Arkasından gelen sorulardan bazıları şunlar:

“Peki diğer yasaklar dururken türbana özgürlük demenin bir alemi var mı?” “Özgürlükler düşmanı bir parti olan MHP’nin bu özgürlük operasyonunda ne işi var?”

“Silahlı kuvvetler niçin bu operasyona zimmi de olsa yeşil ışık yaktı?”

“Yoksa bu bir özgürlük operasyonu değil de başka bir şey mi?”

Türkiye’de görüldüğü gibi bir mesele çözülüyor zannedilirken birçok soru işaretini de beraberinde getiriyor.

Amaç bir yasağın kaldırılması ama, iş bu yasağı kaldırmaya gelince ortaya çıkan ilişkilere, işin yapılış şekline ve yarattığı tartışmalara baktığımızda kafaların iyice karıştığını görüyoruz.

Bu arada ezberler de bozuluyor. Sahte ittifaklar dağılıyor. Şu ulusalcıların, acınası haline bakın. MHP AKP ile ittifak yaptı diye nasıl dertleniyorlar.

Türkiye yeni bir çalkantı ve dalgalanma içinde. Bazı dengeler bozulurken bazı başka dengeler ortaya çıkıyor. Bu gidişle daha da çıkması hiçbirimizi şaşırtmamalı.

Mesela bazı şeyler beni şaşırtmıyor.

AKP türban operasyonunu silahlı kuvvetleri bir biçimde ikna etmeden, onların bir biçimde rızasını almadan yapabilir miydi?

Çözümün tanımına, çözüme konulan isme baktığınızda bunu rahatlıkla anlayabiliyorsunuz.

Çözümün adı, ‘GATA Düğümü’, tanımı da malum. Türban ya da başörtüsü askerlerin kabul edebileceği şekilde bağlanacak, çene altı düğümü şeklinde.
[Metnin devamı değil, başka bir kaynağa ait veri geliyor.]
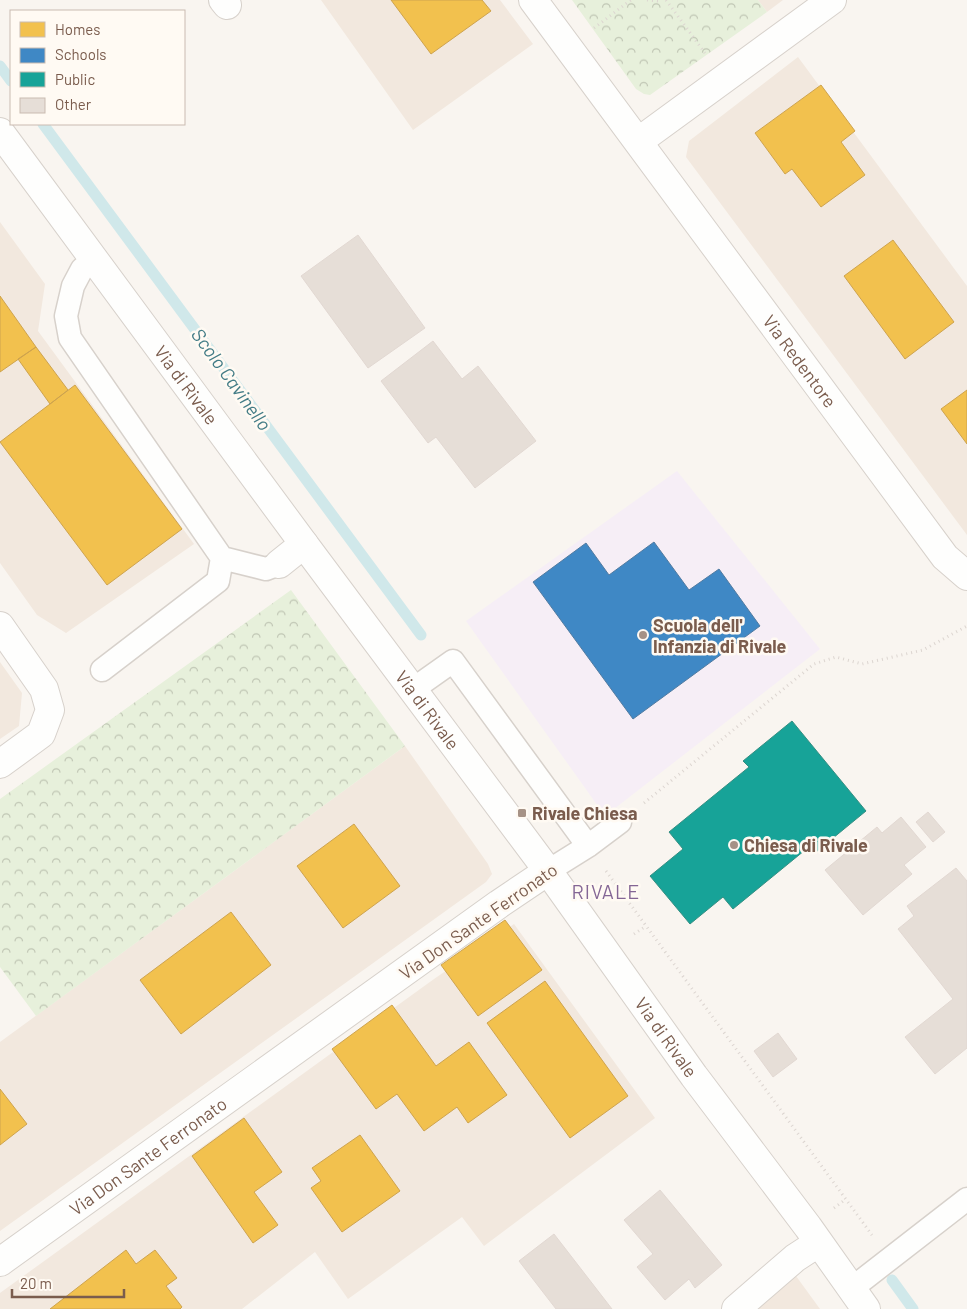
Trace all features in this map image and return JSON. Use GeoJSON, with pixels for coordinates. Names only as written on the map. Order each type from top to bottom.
{"type":"FeatureCollection","features":[{"type":"Feature","properties":{"kind":"street","name":"Via Redentore"},"geometry":{"type":"LineString","coordinates":[[533,0],[945,556],[967,576]]}},
{"type":"Feature","properties":{"kind":"street"},"geometry":{"type":"LineString","coordinates":[[638,141],[832,0]]}},
{"type":"Feature","properties":{"kind":"street","name":"Via di Rivale"},"geometry":{"type":"LineString","coordinates":[[0,132],[548,871],[694,1076],[808,1227],[858,1299]]}},
{"type":"Feature","properties":{"kind":"street"},"geometry":{"type":"LineString","coordinates":[[279,564],[304,544]]}},
{"type":"Feature","properties":{"kind":"street"},"geometry":{"type":"LineString","coordinates":[[0,626],[44,689],[50,710],[41,734],[0,764]]}},
{"type":"Feature","properties":{"kind":"street","name":"Via Don Sante Ferronato"},"geometry":{"type":"LineString","coordinates":[[0,1262],[548,871]]}},
{"type":"Feature","properties":{"kind":"street"},"geometry":{"type":"LineString","coordinates":[[736,1309],[795,1258],[818,1243]]}},
{"type":"Feature","properties":{"kind":"lane"},"geometry":{"type":"LineString","coordinates":[[94,259],[82,269],[73,286],[66,316],[70,338],[222,558],[266,569],[279,564]]}},
{"type":"Feature","properties":{"kind":"lane"},"geometry":{"type":"LineString","coordinates":[[102,670],[218,581],[222,558]]}},
{"type":"Feature","properties":{"kind":"lane"},"geometry":{"type":"LineString","coordinates":[[412,690],[453,661],[588,846]]}},
{"type":"Feature","properties":{"kind":"lane","name":"Via Don Sante Ferronato"},"geometry":{"type":"LineString","coordinates":[[548,871],[588,846],[620,822]]}},
{"type":"Feature","properties":{"kind":"lane","name":"Via di Rivale"},"geometry":{"type":"LineString","coordinates":[[858,1299],[890,1259],[967,1199]]}},
{"type":"Feature","properties":{"kind":"path"},"geometry":{"type":"LineString","coordinates":[[588,34],[631,0]]}},
{"type":"Feature","properties":{"kind":"path"},"geometry":{"type":"LineString","coordinates":[[648,0],[661,0]]}},
{"type":"Feature","properties":{"kind":"path"},"geometry":{"type":"LineString","coordinates":[[666,0],[705,54]]}},
{"type":"Feature","properties":{"kind":"path"},"geometry":{"type":"LineString","coordinates":[[620,822],[814,664],[836,657],[862,664],[923,650],[967,626]]}},
{"type":"Feature","properties":{"kind":"path"},"geometry":{"type":"LineString","coordinates":[[588,846],[890,1259]]}},
{"type":"Feature","properties":{"kind":"shaded area"},"geometry":{"type":"Polygon","coordinates":[[[321,0],[500,0],[533,44],[413,130],[321,0]]]}},
{"type":"Feature","properties":{"kind":"shaded area"},"geometry":{"type":"Polygon","coordinates":[[[758,0],[783,0],[767,12],[758,0]]]}},
{"type":"Feature","properties":{"kind":"shaded area"},"geometry":{"type":"Polygon","coordinates":[[[798,57],[967,286],[967,535],[686,157],[689,141],[798,57]]]}},
{"type":"Feature","properties":{"kind":"shaded area"},"geometry":{"type":"Polygon","coordinates":[[[0,222],[45,284],[38,331],[194,544],[66,633],[37,615],[0,563],[0,222]]]}},
{"type":"Feature","properties":{"kind":"shaded area","name":"Scuola dell' Infanzia di Rivale"},"geometry":{"type":"Polygon","coordinates":[[[677,471],[820,649],[605,816],[466,621],[677,471]]]}},
{"type":"Feature","properties":{"kind":"shaded area"},"geometry":{"type":"Polygon","coordinates":[[[0,662],[22,693],[19,726],[0,739],[0,662]]]}},
{"type":"Feature","properties":{"kind":"shaded area"},"geometry":{"type":"Polygon","coordinates":[[[405,746],[488,864],[492,874],[486,882],[0,1231],[0,1042],[405,746]]]}},
{"type":"Feature","properties":{"kind":"shaded area"},"geometry":{"type":"Polygon","coordinates":[[[514,924],[655,1118],[484,1246],[462,1217],[348,1299],[315,1252],[242,1309],[0,1309],[0,1293],[434,979],[514,924]]]}},
{"type":"Feature","properties":{"kind":"shaded area"},"geometry":{"type":"Polygon","coordinates":[[[796,1276],[820,1309],[756,1309],[796,1276]]]}},
{"type":"Feature","properties":{"kind":"green space"},"geometry":{"type":"Polygon","coordinates":[[[572,0],[758,0],[767,12],[650,95],[636,89],[572,0]]]}},
{"type":"Feature","properties":{"kind":"green space"},"geometry":{"type":"Polygon","coordinates":[[[291,590],[405,746],[36,1016],[0,967],[0,799],[291,590]]]}},
{"type":"Feature","properties":{"kind":"building: Homes"},"geometry":{"type":"Polygon","coordinates":[[[391,0],[482,0],[491,11],[431,54],[391,0]]]}},
{"type":"Feature","properties":{"kind":"building: Homes"},"geometry":{"type":"Polygon","coordinates":[[[821,85],[855,131],[841,142],[865,175],[821,207],[792,169],[785,174],[755,133],[821,85]]]}},
{"type":"Feature","properties":{"kind":"building: Homes"},"geometry":{"type":"Polygon","coordinates":[[[893,240],[954,322],[905,359],[844,276],[893,240]]]}},
{"type":"Feature","properties":{"kind":"building: Homes"},"geometry":{"type":"Polygon","coordinates":[[[0,296],[36,347],[0,372],[0,296]]]}},
{"type":"Feature","properties":{"kind":"building: Homes"},"geometry":{"type":"Polygon","coordinates":[[[36,347],[68,390],[50,404],[18,359],[36,347]]]}},
{"type":"Feature","properties":{"kind":"building: Homes"},"geometry":{"type":"Polygon","coordinates":[[[75,385],[182,529],[107,585],[0,442],[75,385]]]}},
{"type":"Feature","properties":{"kind":"building: Homes"},"geometry":{"type":"Polygon","coordinates":[[[967,390],[967,444],[941,409],[967,390]]]}},
{"type":"Feature","properties":{"kind":"building: Homes"},"geometry":{"type":"Polygon","coordinates":[[[354,824],[400,886],[343,928],[297,866],[354,824]]]}},
{"type":"Feature","properties":{"kind":"building: Homes"},"geometry":{"type":"Polygon","coordinates":[[[231,912],[271,965],[181,1034],[140,980],[231,912]]]}},
{"type":"Feature","properties":{"kind":"building: Homes"},"geometry":{"type":"Polygon","coordinates":[[[505,920],[542,970],[478,1016],[441,965],[505,920]]]}},
{"type":"Feature","properties":{"kind":"building: Homes"},"geometry":{"type":"Polygon","coordinates":[[[545,981],[628,1096],[570,1138],[487,1023],[545,981]]]}},
{"type":"Feature","properties":{"kind":"building: Homes"},"geometry":{"type":"Polygon","coordinates":[[[392,1005],[436,1066],[469,1042],[507,1095],[468,1123],[457,1107],[424,1131],[397,1094],[376,1109],[332,1049],[392,1005]]]}},
{"type":"Feature","properties":{"kind":"building: Homes"},"geometry":{"type":"Polygon","coordinates":[[[0,1089],[27,1124],[0,1145],[0,1089]]]}},
{"type":"Feature","properties":{"kind":"building: Homes"},"geometry":{"type":"Polygon","coordinates":[[[244,1118],[282,1172],[254,1192],[278,1225],[253,1243],[192,1156],[244,1118]]]}},
{"type":"Feature","properties":{"kind":"building: Homes"},"geometry":{"type":"Polygon","coordinates":[[[360,1135],[400,1191],[342,1232],[311,1188],[321,1181],[312,1168],[360,1135]]]}},
{"type":"Feature","properties":{"kind":"building: Homes"},"geometry":{"type":"Polygon","coordinates":[[[126,1250],[136,1264],[155,1250],[177,1278],[166,1286],[182,1307],[180,1309],[50,1309],[126,1250]]]}},
{"type":"Feature","properties":{"kind":"building: Schools"},"geometry":{"type":"Polygon","coordinates":[[[654,542],[689,590],[719,569],[760,626],[633,719],[533,582],[586,543],[609,575],[654,542]]]}},
{"type":"Feature","properties":{"kind":"building: Public"},"geometry":{"type":"Polygon","coordinates":[[[792,721],[866,811],[816,852],[810,846],[733,909],[723,897],[690,924],[650,876],[683,849],[669,832],[749,767],[743,761],[792,721]]]}},
{"type":"Feature","properties":{"kind":"building: Other"},"geometry":{"type":"Polygon","coordinates":[[[358,235],[425,328],[368,368],[301,276],[358,235]]]}},
{"type":"Feature","properties":{"kind":"building: Other"},"geometry":{"type":"Polygon","coordinates":[[[433,341],[462,379],[478,366],[536,441],[475,488],[436,437],[428,443],[381,381],[433,341]]]}},
{"type":"Feature","properties":{"kind":"building: Other"},"geometry":{"type":"Polygon","coordinates":[[[928,812],[945,832],[933,842],[916,822],[928,812]]]}},
{"type":"Feature","properties":{"kind":"building: Other"},"geometry":{"type":"Polygon","coordinates":[[[901,817],[926,847],[904,865],[912,874],[863,915],[825,870],[877,827],[882,833],[901,817]]]}},
{"type":"Feature","properties":{"kind":"building: Other"},"geometry":{"type":"Polygon","coordinates":[[[956,868],[967,881],[967,1048],[935,1074],[905,1037],[953,999],[898,929],[914,916],[907,906],[956,868]]]}},
{"type":"Feature","properties":{"kind":"building: Other"},"geometry":{"type":"Polygon","coordinates":[[[778,1033],[797,1059],[773,1077],[754,1051],[778,1033]]]}},
{"type":"Feature","properties":{"kind":"building: Other"},"geometry":{"type":"Polygon","coordinates":[[[660,1190],[722,1265],[695,1288],[689,1279],[665,1300],[637,1267],[653,1254],[624,1220],[660,1190]]]}},
{"type":"Feature","properties":{"kind":"building: Other"},"geometry":{"type":"Polygon","coordinates":[[[554,1234],[612,1309],[556,1309],[519,1261],[554,1234]]]}},
{"type":"Feature","properties":{"kind":"waterway","name":"Scolo Cavinello"},"geometry":{"type":"LineString","coordinates":[[0,66],[10,80]]}},
{"type":"Feature","properties":{"kind":"waterway","name":"Scolo Cavinello"},"geometry":{"type":"LineString","coordinates":[[44,125],[421,635]]}},
{"type":"Feature","properties":{"kind":"waterway","name":"Scolo Cavinello"},"geometry":{"type":"LineString","coordinates":[[892,1280],[913,1309]]}},
{"type":"Feature","properties":{"kind":"place","name":"Scuola dell' Infanzia di Rivale"},"geometry":{"type":"Point","coordinates":[643,635]}},
{"type":"Feature","properties":{"kind":"place","name":"Rivale Chiesa"},"geometry":{"type":"Point","coordinates":[522,813]}},
{"type":"Feature","properties":{"kind":"place","name":"Chiesa di Rivale"},"geometry":{"type":"Point","coordinates":[734,845]}},
{"type":"Feature","properties":{"kind":"district","name":"RIVALE"},"geometry":{"type":"Point","coordinates":[606,891]}}]}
Yani kadınların Gülhane Askeri Tıp Akademisi’ne girişlerine hangi şartlarla izin veriliyorsa üniversiteliler için öngörülen türban ya da başörtüsü bağlama şekli de bu olacak.

Bir üniversiteli için ne kadar alçaltıcı bir durum.

Aslında bu insanlık dışı şartı hangi gerekçeyle olursa olsun kabul etmemek, üniversiteyi kışla, türbanlı bir genç kızı da asker gibi gören zihniyete savaş açmak lazım.

Bir özgürleştirme, yasak kaldırma operasyonuna konulan isim ve getirilen tanım bile bu operasyonun aslında gerçek bir özgürleştirme operasyonu olmadığını gösteriyor.

Gösteriyor ama, hadi biz yine de böyle kabul edelim.

Çünkü ben burada aslında bu operasyonun zımmi bir icazete bağlı yapıldığını söylemek istiyorum.

Bu icazet gönüllü mü yapıldı, yoksa seçmenin yüzde 85’inin desteğine dayanılarak mı gerçekleştirildi, orası belli değil. Benim açımdan çok da önemli değil.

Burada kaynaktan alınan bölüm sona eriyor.